"Apakah masih terasa sakit Tuan Putri Amerilya? saya tak mengira bahwa Ratu Jeylena akan melakukan hal seperti ini pada Anda." ucap Raja Yunmixo yang masih sulit untuk mempercayai hal ini.
"Entahlah, sepertinya Ratu Jeylena terlalu berambisi untuk menikahkan Putrinya dengan Pangeran Mixo." jawab Putri Amerilya dengan senyuman tipis.
Saat Putri Amerilya dan Raja Yunmixo sedang membicarakan beberapa hal mengenai kejadian yang menimpa sang putri hari ini, tiba tiba Raja Azvago dan Ratu Zivaya masuk ke dalam ruang kesehatan dengan raut wajah khawatir. Mereka takut panah es itu menimbulkan efek samping yang akan membahayakan tubuh putri kesayangan mereka, sebagai seorang penyihir elemen es tentu Ratu Zivaya tau beberapa kemungkinan yang akan terjadi. Saat itu Putri Amerilya masih berusia dua tahun dan belum saatnya bagi anak perempuan itu untuk membangkitkan kekuatan sihir miliknya, karna itulah besar kemungkinan Putri Amerilya mengalami luka parah.
Setelah masuk ke dalam ruang kesehatan, Raja Azvago dan Ratu Zivaya menatap ke arah putri mereka dengan tatapan bingung. Sepertinya Putri Amerilya baik baik saja dan hanya mendapatkan luka kecil, bagaimana hal itu bisa terjadi?.
"Kau baik baik saja putriku? apakah ada yang terasa sakit? biarkan ibu memeriksa keadaan mu." ucap Ratu Zivaya yang langsung berlari ke arah Putri Amerilya kemudian melihat denyut nadi putri kecilnya itu.
Meskipun hal ini terasa sangat aneh namun Ratu Zivaya merasa sangat bersyukur karna putri kecilnya itu tak mendapatkan luka yang serius.
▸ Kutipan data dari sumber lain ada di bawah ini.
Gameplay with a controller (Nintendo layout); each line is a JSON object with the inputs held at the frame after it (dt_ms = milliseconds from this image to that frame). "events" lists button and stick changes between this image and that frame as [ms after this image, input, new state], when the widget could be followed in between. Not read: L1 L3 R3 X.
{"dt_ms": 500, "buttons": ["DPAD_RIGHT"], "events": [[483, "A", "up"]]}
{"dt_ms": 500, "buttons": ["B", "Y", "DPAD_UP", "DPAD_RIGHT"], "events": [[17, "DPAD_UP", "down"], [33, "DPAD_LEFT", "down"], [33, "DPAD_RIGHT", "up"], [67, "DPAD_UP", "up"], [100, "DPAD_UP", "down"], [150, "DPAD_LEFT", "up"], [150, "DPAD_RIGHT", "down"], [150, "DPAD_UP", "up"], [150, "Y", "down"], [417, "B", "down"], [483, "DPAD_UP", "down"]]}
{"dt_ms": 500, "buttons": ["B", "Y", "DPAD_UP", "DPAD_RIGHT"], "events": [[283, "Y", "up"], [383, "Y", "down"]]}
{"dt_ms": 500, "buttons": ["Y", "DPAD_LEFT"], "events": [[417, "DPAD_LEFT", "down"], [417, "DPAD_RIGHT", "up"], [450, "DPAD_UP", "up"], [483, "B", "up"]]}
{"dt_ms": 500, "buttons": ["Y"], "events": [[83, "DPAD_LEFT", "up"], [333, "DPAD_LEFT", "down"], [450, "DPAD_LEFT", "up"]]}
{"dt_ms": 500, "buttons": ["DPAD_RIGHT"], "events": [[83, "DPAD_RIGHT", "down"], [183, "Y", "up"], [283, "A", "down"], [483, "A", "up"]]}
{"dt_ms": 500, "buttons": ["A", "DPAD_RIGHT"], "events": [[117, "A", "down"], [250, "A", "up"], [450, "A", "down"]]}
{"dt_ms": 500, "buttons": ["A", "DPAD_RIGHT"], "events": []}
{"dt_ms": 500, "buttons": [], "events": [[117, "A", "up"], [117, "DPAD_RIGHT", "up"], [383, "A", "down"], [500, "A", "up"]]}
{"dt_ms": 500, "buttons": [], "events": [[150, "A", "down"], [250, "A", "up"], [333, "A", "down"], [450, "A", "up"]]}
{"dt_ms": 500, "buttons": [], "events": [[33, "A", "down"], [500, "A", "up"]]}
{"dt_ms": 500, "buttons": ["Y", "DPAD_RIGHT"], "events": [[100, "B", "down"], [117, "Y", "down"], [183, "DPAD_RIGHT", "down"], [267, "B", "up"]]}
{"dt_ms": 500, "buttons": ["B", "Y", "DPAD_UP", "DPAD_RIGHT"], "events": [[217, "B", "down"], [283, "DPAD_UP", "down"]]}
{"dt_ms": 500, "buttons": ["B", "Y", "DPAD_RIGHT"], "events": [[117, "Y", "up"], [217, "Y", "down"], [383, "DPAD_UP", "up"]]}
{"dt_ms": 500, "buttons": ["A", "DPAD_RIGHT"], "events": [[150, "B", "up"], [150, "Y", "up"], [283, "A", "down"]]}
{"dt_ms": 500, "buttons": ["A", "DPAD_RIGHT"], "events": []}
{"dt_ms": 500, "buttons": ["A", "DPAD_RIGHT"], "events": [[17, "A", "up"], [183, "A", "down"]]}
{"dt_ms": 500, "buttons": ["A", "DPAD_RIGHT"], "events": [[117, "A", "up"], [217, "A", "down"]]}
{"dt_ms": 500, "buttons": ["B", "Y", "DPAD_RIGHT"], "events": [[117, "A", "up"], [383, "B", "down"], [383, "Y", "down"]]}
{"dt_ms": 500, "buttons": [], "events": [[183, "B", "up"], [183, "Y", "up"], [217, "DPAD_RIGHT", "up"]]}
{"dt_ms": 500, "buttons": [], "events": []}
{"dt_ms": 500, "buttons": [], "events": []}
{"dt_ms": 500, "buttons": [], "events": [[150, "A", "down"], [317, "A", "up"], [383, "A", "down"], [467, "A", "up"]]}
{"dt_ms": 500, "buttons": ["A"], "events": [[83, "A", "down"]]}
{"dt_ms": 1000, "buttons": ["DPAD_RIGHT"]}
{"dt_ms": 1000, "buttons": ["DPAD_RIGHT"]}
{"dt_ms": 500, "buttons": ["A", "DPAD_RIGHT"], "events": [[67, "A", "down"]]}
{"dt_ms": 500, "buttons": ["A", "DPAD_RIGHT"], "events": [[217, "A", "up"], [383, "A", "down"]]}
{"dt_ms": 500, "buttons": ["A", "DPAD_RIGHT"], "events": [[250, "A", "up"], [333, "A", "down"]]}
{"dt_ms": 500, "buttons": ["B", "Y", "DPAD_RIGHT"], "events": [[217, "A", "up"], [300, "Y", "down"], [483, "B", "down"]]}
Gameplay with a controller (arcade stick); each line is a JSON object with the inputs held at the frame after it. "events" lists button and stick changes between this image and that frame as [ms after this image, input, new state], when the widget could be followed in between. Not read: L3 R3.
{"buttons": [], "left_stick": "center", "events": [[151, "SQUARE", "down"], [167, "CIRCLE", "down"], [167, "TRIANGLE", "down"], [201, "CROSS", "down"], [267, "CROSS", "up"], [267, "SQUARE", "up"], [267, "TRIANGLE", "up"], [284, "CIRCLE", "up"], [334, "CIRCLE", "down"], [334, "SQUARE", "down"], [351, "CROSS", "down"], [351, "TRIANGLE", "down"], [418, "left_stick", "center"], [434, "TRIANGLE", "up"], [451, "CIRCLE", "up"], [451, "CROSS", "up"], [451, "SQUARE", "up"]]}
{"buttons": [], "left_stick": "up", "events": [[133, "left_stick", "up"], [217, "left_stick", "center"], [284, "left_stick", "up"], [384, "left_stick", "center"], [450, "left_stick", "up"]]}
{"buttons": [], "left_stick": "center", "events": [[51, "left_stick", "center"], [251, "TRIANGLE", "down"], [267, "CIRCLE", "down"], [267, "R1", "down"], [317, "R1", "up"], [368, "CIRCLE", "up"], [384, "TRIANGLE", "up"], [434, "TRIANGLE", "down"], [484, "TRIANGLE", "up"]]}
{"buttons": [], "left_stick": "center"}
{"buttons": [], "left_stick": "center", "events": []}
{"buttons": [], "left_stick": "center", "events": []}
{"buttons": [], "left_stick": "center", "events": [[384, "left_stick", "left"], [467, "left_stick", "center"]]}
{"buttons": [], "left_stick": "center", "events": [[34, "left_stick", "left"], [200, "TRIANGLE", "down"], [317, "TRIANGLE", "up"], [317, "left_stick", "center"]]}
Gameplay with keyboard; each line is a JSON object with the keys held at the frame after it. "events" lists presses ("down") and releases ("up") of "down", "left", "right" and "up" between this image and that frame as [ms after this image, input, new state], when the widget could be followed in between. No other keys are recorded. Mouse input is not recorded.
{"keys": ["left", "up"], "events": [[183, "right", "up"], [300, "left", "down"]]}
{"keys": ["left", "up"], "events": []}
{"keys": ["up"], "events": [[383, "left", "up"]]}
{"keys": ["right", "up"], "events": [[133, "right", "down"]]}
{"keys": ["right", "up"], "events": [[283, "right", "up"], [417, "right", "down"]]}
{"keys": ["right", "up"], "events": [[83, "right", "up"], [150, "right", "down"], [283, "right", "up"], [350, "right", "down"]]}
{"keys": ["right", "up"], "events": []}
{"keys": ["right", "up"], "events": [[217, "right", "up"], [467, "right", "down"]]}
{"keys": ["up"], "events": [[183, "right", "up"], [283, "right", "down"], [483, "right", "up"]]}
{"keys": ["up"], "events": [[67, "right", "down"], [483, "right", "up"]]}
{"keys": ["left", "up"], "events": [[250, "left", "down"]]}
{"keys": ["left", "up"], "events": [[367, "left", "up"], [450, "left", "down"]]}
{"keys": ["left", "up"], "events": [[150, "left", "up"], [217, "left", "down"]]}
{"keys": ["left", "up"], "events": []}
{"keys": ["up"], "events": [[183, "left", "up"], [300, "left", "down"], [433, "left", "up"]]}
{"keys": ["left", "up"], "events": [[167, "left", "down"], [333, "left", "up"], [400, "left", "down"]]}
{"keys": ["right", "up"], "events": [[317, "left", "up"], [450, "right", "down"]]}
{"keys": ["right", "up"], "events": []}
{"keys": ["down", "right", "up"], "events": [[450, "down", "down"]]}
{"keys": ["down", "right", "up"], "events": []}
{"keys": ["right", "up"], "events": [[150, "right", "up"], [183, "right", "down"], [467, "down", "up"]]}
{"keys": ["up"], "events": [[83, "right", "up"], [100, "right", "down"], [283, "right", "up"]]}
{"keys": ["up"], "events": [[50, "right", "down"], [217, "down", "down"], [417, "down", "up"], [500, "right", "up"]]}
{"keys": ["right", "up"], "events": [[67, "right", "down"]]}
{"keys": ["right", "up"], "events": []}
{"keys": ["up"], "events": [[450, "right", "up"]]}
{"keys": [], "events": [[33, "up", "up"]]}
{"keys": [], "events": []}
Bagaimana sang raja dan ratu bisa lupa bahwa putri kecil mereka memang sangat luar biasa, Putri Amerilya sering melakukan banyak hal yang membuat orang orang dewasa merasa malu karna tak bisa berfikir dengan jernih seperti yang Putri Amerilya lakukan.
"Terimakasih karna Anda telah membawa putri saya ke ruang kesehatan dengan tepat waktu, jika terlambat sedikit saya saya tak tau apa yang akan terjadi padanya." ucap Yang Mulia Raja Azvago sembari menundukkan kepalanya sebagai tanda ketulusan hati.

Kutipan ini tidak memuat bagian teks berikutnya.